Modeling and predictions of solid–liquid equilibria for citalopram oxalate as a representative of a solid solution forming system

A thermodynamic framework has been suggested to describe solid liquid equilibria (SLE) of enantiomeric mixtures involving solid solution in the crystalline phase. As a representative of solid solution forming systems the pharmaceutically active compound, citalopram oxalate has been selected. Differential scanning calorimetry (DSC) and solubility measurements have been used to quantify the solid–liquid equilibria (SLE) of enantiomeric mixtures of R- and S-citalopram oxalate.

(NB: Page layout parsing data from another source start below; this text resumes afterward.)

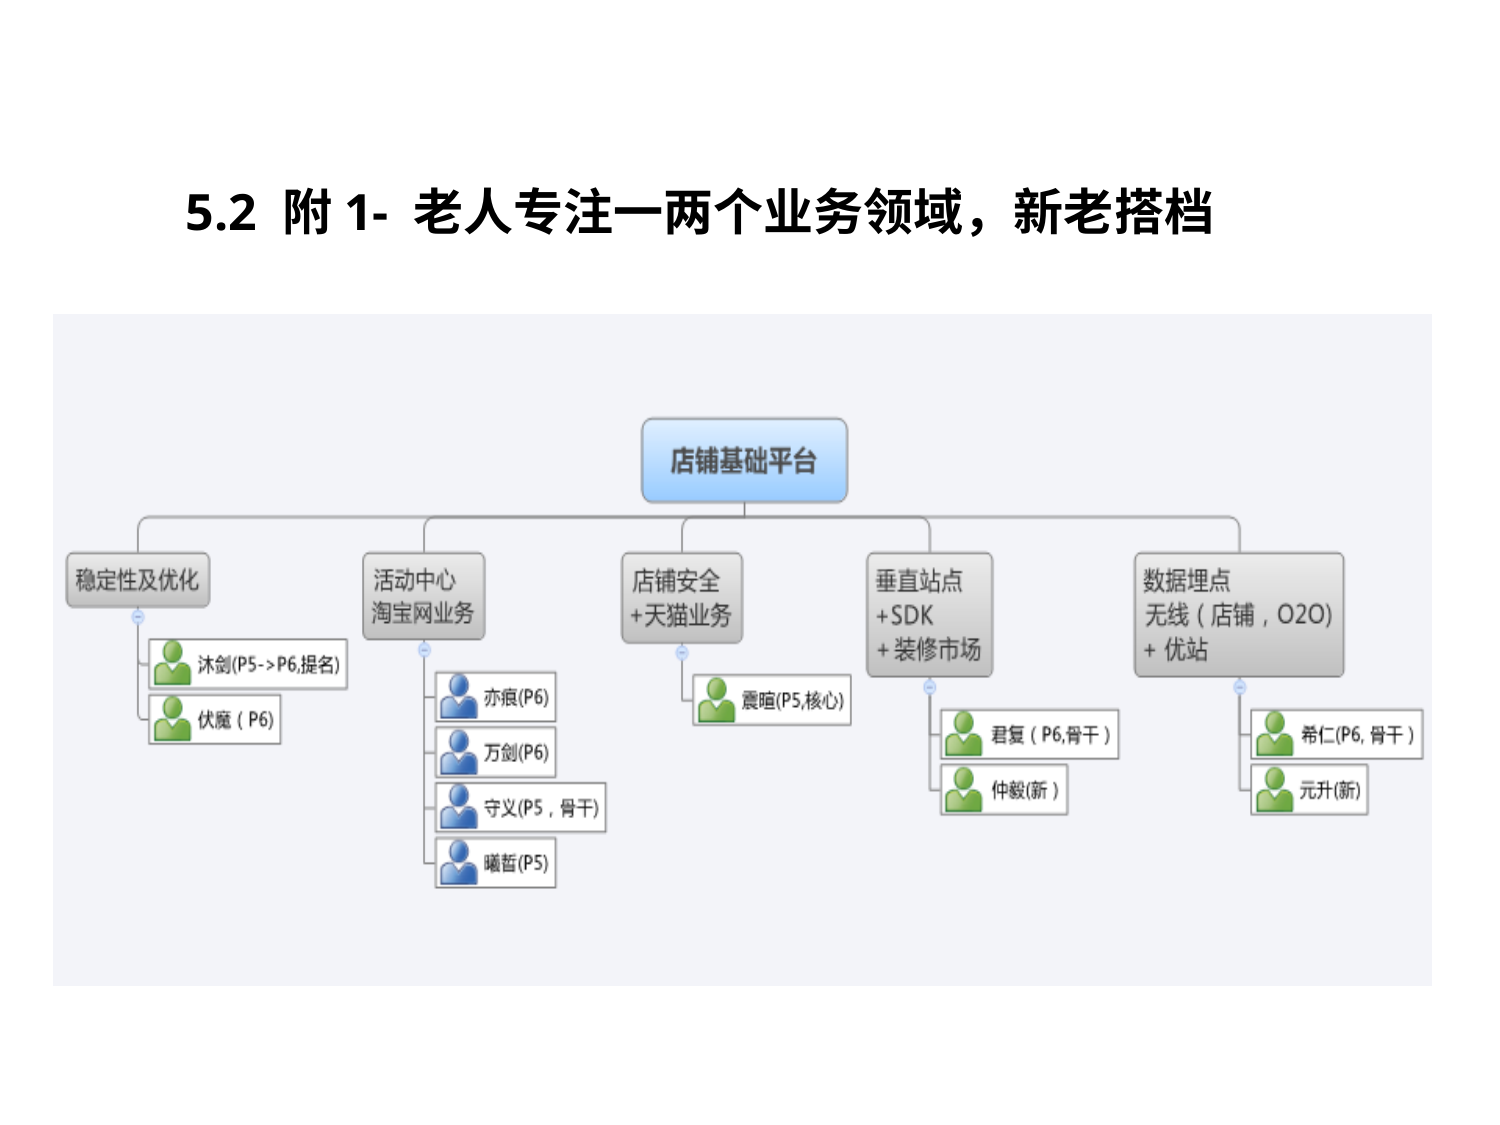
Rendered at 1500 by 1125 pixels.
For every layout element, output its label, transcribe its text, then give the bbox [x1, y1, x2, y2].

text_box 5.2 附1- 老人专注一两个业务领域，新老搭档 [171, 172, 1372, 248]
picture [52, 314, 1432, 986]
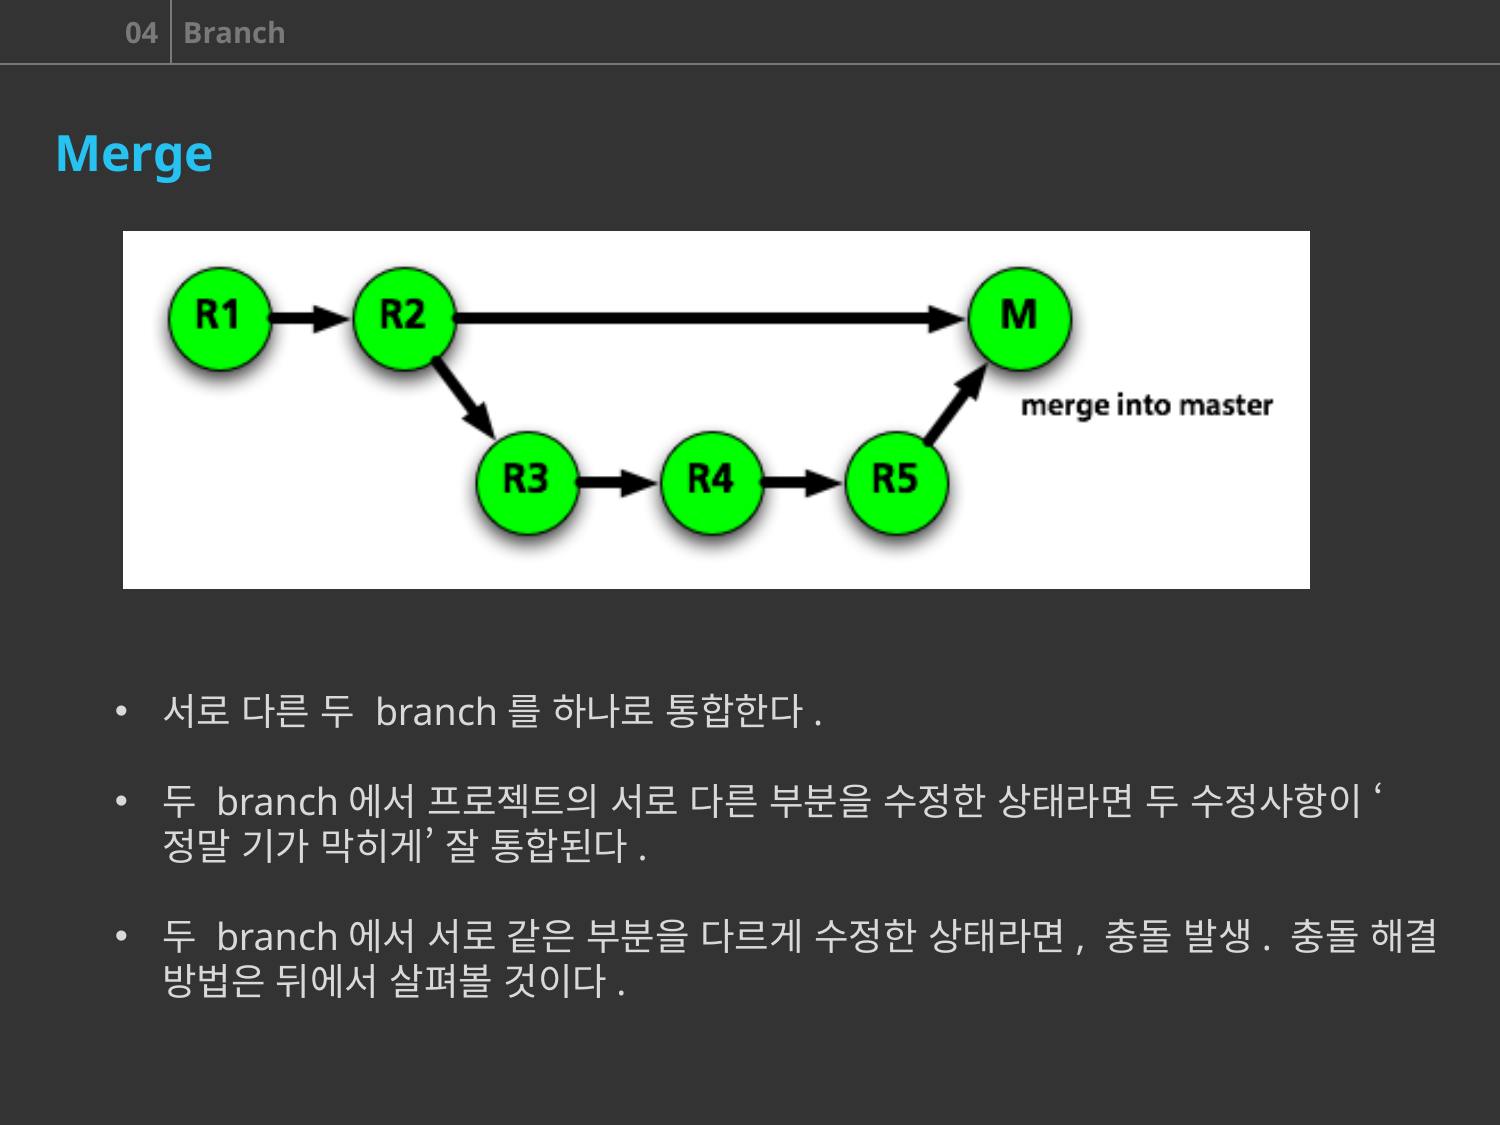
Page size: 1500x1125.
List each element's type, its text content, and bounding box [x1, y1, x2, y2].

picture [123, 231, 1310, 590]
text_box Merge [39, 113, 230, 189]
text_box 서로 다른 두 branch를 하나로 통합한다. 두 branch에서 프로젝트의 서로 다른 부분을 수정한 상태라면 두 수정사항이 ‘정말 기가 막히게’ 잘 통합된다. 두 branch에서 서로 같은 부분을 다르게 수정한 상태라면, 충돌 발생. 충돌 해결 방법은 뒤에서 살펴볼 것이다. [100, 680, 1459, 1011]
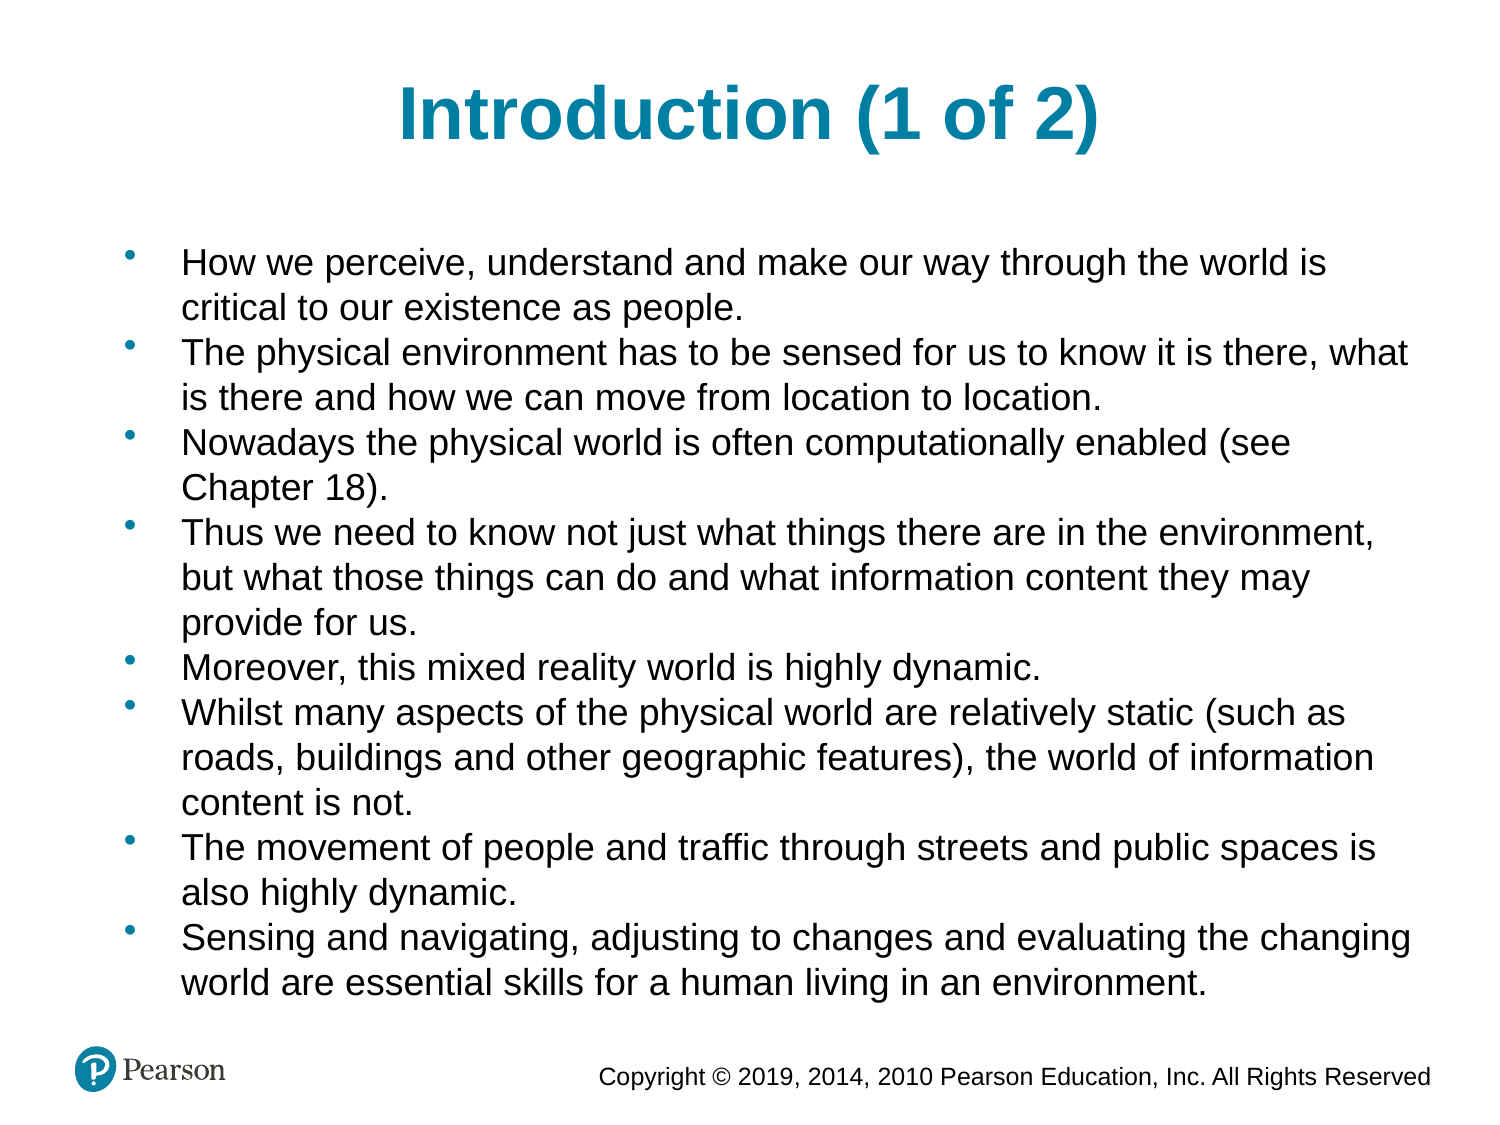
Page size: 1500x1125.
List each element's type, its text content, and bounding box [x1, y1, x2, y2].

list How we perceive, understand and make our way through the world is critical to our existence as people. The physical environment has to be sensed for us to know it is there, what is there and how we can move from location to location. Nowadays the physical world is often computationally enabled (see Chapter 18). Thus we need to know not just what things there are in the environment, but what those things can do and what information content they may provide for us. Moreover, this mixed reality world is highly dynamic. Whilst many aspects of the physical world are relatively static (such as roads, buildings and other geographic features), the world of information content is not. The movement of people and traffic through streets and public spaces is also highly dynamic. Sensing and navigating, adjusting to changes and evaluating the changing world are essential skills for a human living in an environment. [108, 229, 1453, 1017]
title Introduction (1 of 2) [103, 55, 1397, 163]
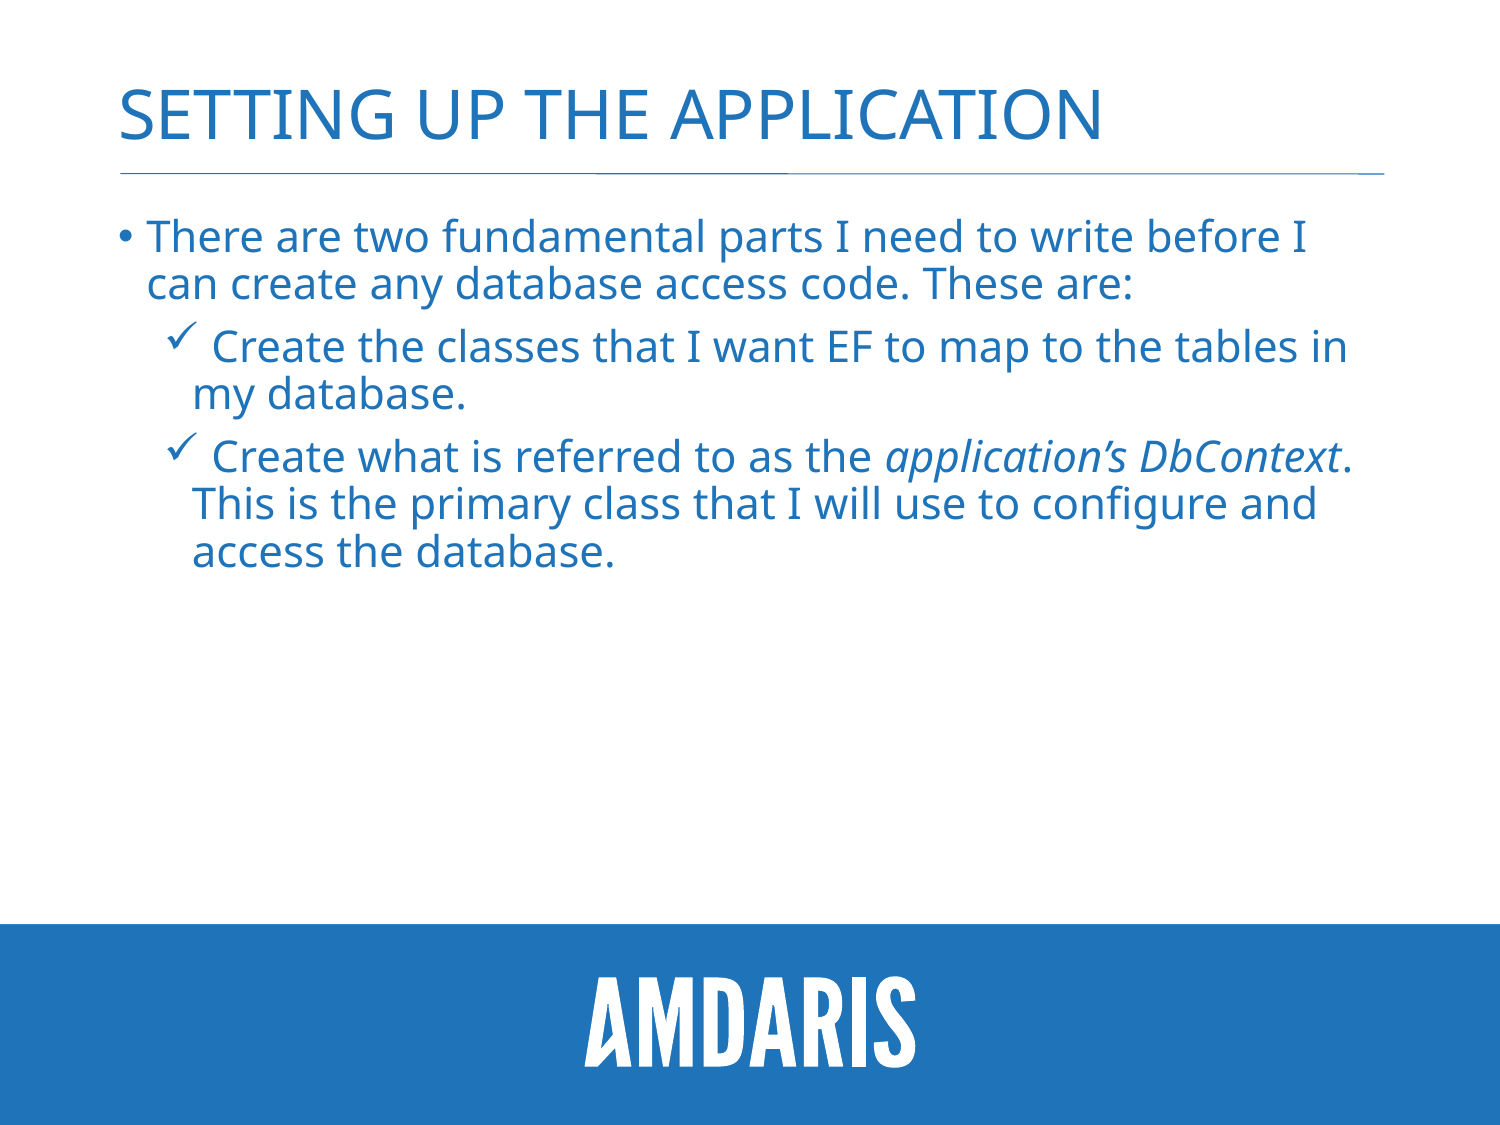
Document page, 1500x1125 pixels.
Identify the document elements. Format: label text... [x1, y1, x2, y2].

The melt phase diagram obtained by means of DSC experiments has been exploited to determine activities of enantiomers in the solid phase while solubility data of the single S enantiomer have been used to calculate activities in the liquid phase, i.e., in a solvent, which comprised mixture of methanol–water 1:1 (v/v). The activity coefficients and their concentration and temperature dependence in both phases have been quantified by fitting parameters of the NRTL model to the obtained equilibrium data. Finally, the SLE model has been used to simulate the phase behavior under different process conditions.

► SLE for a chiral system forming solid solutions was investigated.
► The model compound was citalopram oxalate.
► The DSC measurements were used to determine the melting point diagram.
► The activities of the component in liquid and solid phase were quantified.
► The SLE model was used to predict the phase behavior of enantiomeric mixtures.